Like many, I was shocked at Noemi’s story, a tragedy. And I found myself somehow connected to her story, when I read that “…in Noemi’s hometown there are clues about the forces at work in her story. In the district of El Tambo in Cañar province, her maternal grandparents, Mr. Quillay, 57, and María Jesús Guamán, 59, live in an adobe home with no running water…”
Because in 1984 I worked in Cañar as a Peace Corps volunteer, and one of my first tasks as “Project Head” at the Ecuadorean Institute of Sanitary Works was to build a new potable water system for the town of El Tambo.
Here in Australia I don’t have access to photos of that project, but the images are vivid in my mind, 30 years later: trekking two hours into Andean mountains every week, up to the water source, to visit the team building the weir that collected water from a remote lake with Incan ruins at its banks. Overseeing the construction of the water-treatment facility, with a large storage tank and two sand filters. Installing 200 water meters in each and every house in El Tambo.

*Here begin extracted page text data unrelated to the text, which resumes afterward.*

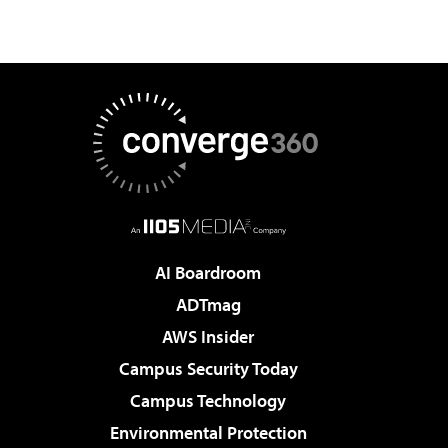
AI Boardroom
ADTmag
AWS Insider
Campus Security Today
Campus Technology
Environmental Protection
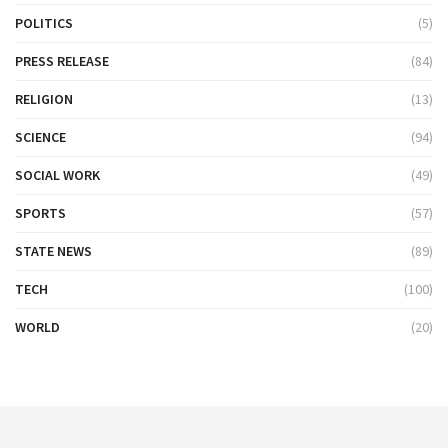
POLITICS
(5)
PRESS RELEASE
(84)
RELIGION
(13)
SCIENCE
(94)
SOCIAL WORK
(49)
SPORTS
(57)
STATE NEWS
(89)
TECH
(100)
WORLD
(20)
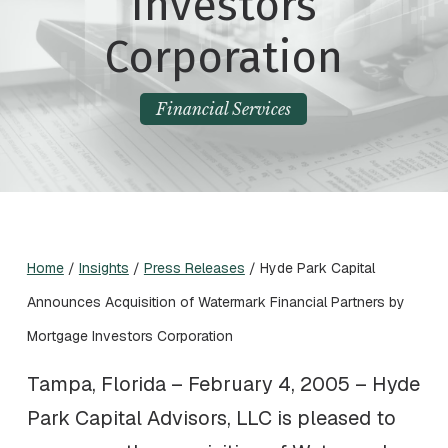
Investors
Corporation
Financial Services
Home
/
Insights
/
Press Releases
/
Hyde Park Capital
Announces Acquisition of Watermark Financial Partners by
Mortgage Investors Corporation
Tampa, Florida – February 4, 2005 – Hyde
Park Capital Advisors, LLC is pleased to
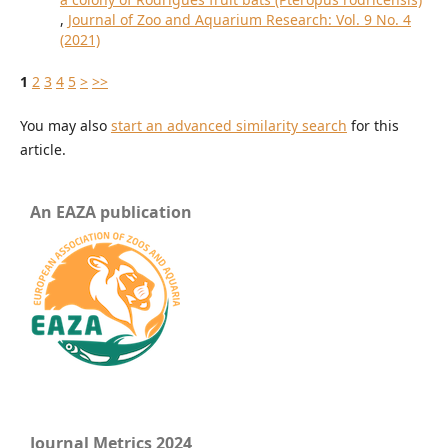
,
Journal of Zoo and Aquarium Research: Vol. 9 No. 4
(2021)
1
2
3
4
5
>
>>
You may also
start an advanced similarity search
for this
article.
An EAZA publication
Journal Metrics 2024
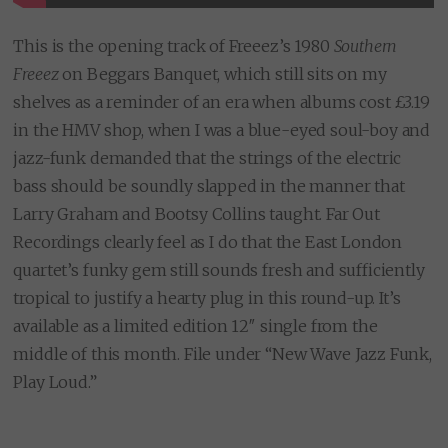
This is the opening track of Freeez’s 1980
Southern
Freeez
on Beggars Banquet, which still sits on my
shelves as a reminder of an era when albums cost £3.19
in the HMV shop, when I was a blue-eyed soul-boy and
jazz-funk demanded that the strings of the electric
bass should be soundly slapped in the manner that
Larry Graham and Bootsy Collins taught. Far Out
Recordings clearly feel as I do that the East London
quartet’s funky gem still sounds fresh and sufficiently
tropical to justify a hearty plug in this round-up. It’s
available as a limited edition 12″ single from the
middle of this month. File under “New Wave Jazz Funk,
Play Loud.”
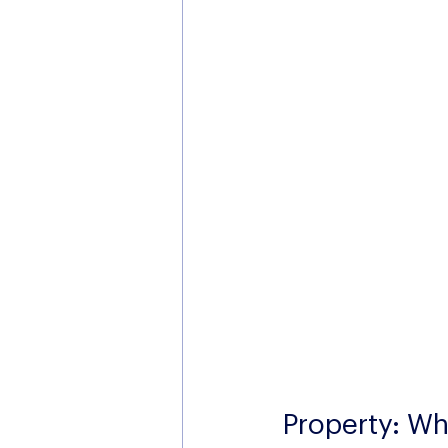
Property: Wha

Training Don Ashico, the custodian, how to maintain the sand filters, how to glue PVC tubing, and why water consumption needed to be measured. Dancing at the inauguration of the system, and recovering from too much “chicha” that day.
So to read that Noemi lived in a house, in El Tambo, without water seemed to add to the tragedy for me, somehow made it a bit clearer why Noemi’s parents had left. And of course they wanted her to be with them.
But why did the water system not last these 30 years? Didn’t the maintenance committee function? Didn’t Don Ashico turn over the system properly when he retired? Didn’t the local town council administer the system correctly? Maybe there was a flaw in the construction, though it was working well when I last visited, in 1992. Or perhaps the town had expanded, and Noemi’s house was far from the water distribution network…?
With small changes in our destinies, any of us could have easily found ourselves in Noemi’s situation – living without water, 12 years old, travelling across the world to be with our parents, dying in a Mexican shelter surrounded by strangers. Or, if things had gone differently, we could have just as easily been Martha or José, separated from our child and now facing the despair that comes with desperate choices.
What does it mean to us if, in fact, in some way, we are all Noemi Ávarez Quillay?